**Trecho fornecido:**

Martin Amis

Por Eduardo Lago


Martin Amis. Foto: Colin Bell


Intelectual público de grande relevo, em seus romances e ensaios realizou uma impiedosa radiografia, mesclada de sátira e ironia, tanto de sua Inglaterra natal quanto dos Estados Unidos, país para onde se mudou em 2011, fixando residência no bairro nova-iorquino do Brooklyn. Polêmica, às vezes incômoda, inevitavelmente lúcida, sua obra foi o ponto de encontro de forças contraditórias que se neutralizavam ou fertilizavam. Sua escrita, cheia de realizações memoráveis ​​e alguma falha de ocasião, foi acima de tudo um triunfo da inteligência. Sarcástico, satírico, com uma carga de humanidade que às vezes permitia pequenas doses de ternura, Amis não evitou nenhum assunto, por mais polêmico que fosse.

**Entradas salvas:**
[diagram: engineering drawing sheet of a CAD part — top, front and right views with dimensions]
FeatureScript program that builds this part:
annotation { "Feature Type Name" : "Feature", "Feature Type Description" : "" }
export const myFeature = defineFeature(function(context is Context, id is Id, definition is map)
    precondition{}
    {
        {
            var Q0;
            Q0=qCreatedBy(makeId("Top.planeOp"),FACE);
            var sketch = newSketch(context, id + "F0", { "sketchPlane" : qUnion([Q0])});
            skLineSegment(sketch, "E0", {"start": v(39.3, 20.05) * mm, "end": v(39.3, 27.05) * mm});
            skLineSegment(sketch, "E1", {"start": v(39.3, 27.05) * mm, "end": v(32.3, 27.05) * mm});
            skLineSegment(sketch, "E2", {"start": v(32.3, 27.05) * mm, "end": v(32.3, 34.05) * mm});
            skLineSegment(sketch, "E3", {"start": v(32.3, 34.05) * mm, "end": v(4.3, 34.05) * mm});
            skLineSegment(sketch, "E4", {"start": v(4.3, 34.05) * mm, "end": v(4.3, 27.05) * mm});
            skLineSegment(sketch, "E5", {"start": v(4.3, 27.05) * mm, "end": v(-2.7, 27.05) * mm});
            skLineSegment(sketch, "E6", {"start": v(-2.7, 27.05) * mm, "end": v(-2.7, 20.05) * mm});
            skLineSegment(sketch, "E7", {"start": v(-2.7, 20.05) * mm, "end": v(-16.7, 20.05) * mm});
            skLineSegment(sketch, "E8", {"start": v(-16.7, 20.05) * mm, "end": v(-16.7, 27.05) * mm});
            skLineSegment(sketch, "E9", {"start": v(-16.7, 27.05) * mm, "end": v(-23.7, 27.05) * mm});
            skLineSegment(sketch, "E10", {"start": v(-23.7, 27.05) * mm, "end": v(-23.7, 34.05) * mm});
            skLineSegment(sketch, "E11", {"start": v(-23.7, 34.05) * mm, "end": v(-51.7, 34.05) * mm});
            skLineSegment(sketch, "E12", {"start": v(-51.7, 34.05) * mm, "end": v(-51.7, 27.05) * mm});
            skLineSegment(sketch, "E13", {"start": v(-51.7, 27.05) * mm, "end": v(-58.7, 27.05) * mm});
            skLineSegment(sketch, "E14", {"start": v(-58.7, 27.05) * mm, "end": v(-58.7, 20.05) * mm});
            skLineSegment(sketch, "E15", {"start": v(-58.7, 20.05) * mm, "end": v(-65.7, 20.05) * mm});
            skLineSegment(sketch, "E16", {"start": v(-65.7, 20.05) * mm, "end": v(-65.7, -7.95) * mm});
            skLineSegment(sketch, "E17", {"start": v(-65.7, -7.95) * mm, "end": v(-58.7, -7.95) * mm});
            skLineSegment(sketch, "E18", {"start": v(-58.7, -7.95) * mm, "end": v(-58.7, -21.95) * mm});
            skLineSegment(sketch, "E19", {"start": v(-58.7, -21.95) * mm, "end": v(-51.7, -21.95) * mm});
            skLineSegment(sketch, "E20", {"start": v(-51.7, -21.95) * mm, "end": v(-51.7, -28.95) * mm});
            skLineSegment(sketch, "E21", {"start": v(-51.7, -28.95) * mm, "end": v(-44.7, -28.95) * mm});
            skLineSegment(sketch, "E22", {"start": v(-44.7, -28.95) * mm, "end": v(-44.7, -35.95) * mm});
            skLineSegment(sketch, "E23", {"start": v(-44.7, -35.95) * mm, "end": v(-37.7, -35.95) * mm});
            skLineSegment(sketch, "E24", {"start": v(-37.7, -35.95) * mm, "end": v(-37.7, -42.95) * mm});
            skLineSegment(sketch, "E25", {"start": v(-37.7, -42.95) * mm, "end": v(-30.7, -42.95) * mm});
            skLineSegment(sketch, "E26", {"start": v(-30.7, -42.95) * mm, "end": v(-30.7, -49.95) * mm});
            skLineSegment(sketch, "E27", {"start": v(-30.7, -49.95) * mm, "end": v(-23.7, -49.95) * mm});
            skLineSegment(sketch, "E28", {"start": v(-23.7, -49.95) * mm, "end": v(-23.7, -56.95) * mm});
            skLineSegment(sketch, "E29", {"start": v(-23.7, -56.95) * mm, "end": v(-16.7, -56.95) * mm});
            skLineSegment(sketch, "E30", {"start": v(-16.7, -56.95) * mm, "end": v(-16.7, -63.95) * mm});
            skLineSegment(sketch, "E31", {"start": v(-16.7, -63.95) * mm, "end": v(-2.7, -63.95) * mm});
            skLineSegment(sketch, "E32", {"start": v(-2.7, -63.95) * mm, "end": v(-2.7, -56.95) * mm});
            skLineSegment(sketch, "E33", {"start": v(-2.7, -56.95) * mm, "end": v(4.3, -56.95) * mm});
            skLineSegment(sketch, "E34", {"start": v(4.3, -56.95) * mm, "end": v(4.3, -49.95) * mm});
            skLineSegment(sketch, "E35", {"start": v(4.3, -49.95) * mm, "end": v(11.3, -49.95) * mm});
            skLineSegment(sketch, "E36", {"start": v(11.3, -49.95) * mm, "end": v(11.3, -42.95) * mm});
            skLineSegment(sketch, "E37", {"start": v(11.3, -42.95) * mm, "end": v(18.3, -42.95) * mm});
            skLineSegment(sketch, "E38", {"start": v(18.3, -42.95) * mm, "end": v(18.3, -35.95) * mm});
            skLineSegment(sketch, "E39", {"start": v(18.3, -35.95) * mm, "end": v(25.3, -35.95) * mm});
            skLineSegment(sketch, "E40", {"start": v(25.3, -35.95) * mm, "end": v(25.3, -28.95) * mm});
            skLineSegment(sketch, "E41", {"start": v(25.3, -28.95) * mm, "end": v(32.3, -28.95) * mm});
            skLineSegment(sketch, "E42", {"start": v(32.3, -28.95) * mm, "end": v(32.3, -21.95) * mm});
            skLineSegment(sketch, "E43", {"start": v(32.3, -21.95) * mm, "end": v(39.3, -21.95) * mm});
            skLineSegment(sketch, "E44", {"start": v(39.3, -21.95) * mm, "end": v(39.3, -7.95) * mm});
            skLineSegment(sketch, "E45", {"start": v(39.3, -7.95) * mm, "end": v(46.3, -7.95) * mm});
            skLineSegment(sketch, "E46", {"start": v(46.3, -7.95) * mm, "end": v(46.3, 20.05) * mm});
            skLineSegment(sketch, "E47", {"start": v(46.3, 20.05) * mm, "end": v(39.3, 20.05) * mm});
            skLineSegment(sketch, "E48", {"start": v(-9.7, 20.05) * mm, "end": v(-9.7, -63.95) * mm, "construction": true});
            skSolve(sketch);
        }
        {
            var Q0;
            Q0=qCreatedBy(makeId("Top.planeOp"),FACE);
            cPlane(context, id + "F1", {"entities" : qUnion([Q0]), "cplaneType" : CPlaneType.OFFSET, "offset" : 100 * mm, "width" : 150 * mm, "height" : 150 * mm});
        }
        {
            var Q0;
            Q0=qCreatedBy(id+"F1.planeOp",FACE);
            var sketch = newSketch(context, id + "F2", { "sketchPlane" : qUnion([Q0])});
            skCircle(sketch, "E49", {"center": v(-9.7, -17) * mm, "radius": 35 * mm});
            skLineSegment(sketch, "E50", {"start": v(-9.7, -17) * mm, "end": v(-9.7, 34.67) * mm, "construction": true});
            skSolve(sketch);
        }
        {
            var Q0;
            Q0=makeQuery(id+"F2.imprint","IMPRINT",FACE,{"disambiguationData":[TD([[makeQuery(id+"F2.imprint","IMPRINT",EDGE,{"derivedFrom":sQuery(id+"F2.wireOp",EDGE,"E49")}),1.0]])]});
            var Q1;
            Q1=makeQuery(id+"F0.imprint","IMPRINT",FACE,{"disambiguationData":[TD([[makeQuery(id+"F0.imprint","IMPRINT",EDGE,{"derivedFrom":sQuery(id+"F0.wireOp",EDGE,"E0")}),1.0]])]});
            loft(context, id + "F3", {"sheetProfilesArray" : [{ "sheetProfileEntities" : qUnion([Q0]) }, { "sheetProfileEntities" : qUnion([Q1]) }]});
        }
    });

**Pedidos:**
**1)** Repita palavra por palavra o trecho do texto sobre Martin Amis, começando em "Por Eduardo Lago" e indo até "polêmico que fosse.".
**2)** Resuma o texto sobre Martin Amis em duas frases.
**3)** Escreva a parte seguinte do texto sobre Martin Amis, prosseguindo a partir da última frase apresentada.

**Respostas do exercício:**
**1)**
Por Eduardo Lago


Martin Amis. Foto: Colin Bell


Intelectual público de grande relevo, em seus romances e ensaios realizou uma impiedosa radiografia, mesclada de sátira e ironia, tanto de sua Inglaterra natal quanto dos Estados Unidos, país para onde se mudou em 2011, fixando residência no bairro nova-iorquino do Brooklyn. Polêmica, às vezes incômoda, inevitavelmente lúcida, sua obra foi o ponto de encontro de forças contraditórias que se neutralizavam ou fertilizavam. Sua escrita, cheia de realizações memoráveis ​​e alguma falha de ocasião, foi acima de tudo um triunfo da inteligência. Sarcástico, satírico, com uma carga de humanidade que às vezes permitia pequenas doses de ternura, Amis não evitou nenhum assunto, por mais polêmico que fosse.

**2)** Martin Amis foi um intelectual público de grande relevo que, em romances e ensaios, fez uma radiografia impiedosa, com sátira e ironia, da Inglaterra natal e dos Estados Unidos, para onde se mudou em 2011, fixando residência no Brooklyn. Sua obra, polêmica e lúcida, foi acima de tudo um triunfo da inteligência, e ele não evitou nenhum assunto, por mais polêmico que fosse.

**3)**
 
Uma de suas melhores armas era o humor, infalivelmente sombrio. Ele gostava de dizer que a ficção não tinha escolha a não ser um gênero cômico, porque a vida que se encarregava de refletir também era algo do tipo. Endossava o lema do escritor australiano Clive James, para quem bom senso e senso de humor eram a mesma coisa. Os feixes de força que constantemente se cruzam na sua obra, contradizendo-se, são particularmente visíveis naquele que seria o seu último livro, Inside Story (2020). Caracterizado por seu autor de um romance autobiográfico, era na verdade uma mistura heterogênea de gêneros, da memória pessoal ao ensaio literário, ordenada pelos ditames da imaginação, ou seja, pelas leis da ficção. Demorou mais de 20 anos para moldá-lo, e chegou a desdenhar várias versões, porque no final o essencial sempre lhe escapava: encontrar a forma mais eficaz de apresentar a verdade. Ele conseguiu isso realizando vários exorcismos, sendo o mais importante a morte de três figuras paternas, Kingsley Amis, Philip Larkin e Saul Bellow, e uma fraterna, talvez a mais importante, Christopher Hitchens.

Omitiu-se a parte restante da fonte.